## [Material shown]
───
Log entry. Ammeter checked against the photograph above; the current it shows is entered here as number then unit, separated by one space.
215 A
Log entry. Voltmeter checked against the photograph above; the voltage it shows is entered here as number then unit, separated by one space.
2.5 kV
───
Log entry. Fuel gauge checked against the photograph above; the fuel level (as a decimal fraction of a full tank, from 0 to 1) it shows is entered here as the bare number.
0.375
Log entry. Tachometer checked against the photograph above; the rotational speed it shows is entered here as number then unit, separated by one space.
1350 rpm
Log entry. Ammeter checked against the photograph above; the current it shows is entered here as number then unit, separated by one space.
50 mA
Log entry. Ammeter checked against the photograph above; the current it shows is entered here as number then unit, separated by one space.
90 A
───
## [Problem statement]
Report every line in the records above that contains the word "level", copied in full. A line counts only if the word appears there with the same capitalization.

## [The answer]
Log entry. Fuel gauge checked against the photograph above; the fuel level (as a decimal fraction of a full tank, from 0 to 1) it shows is entered here as the bare number.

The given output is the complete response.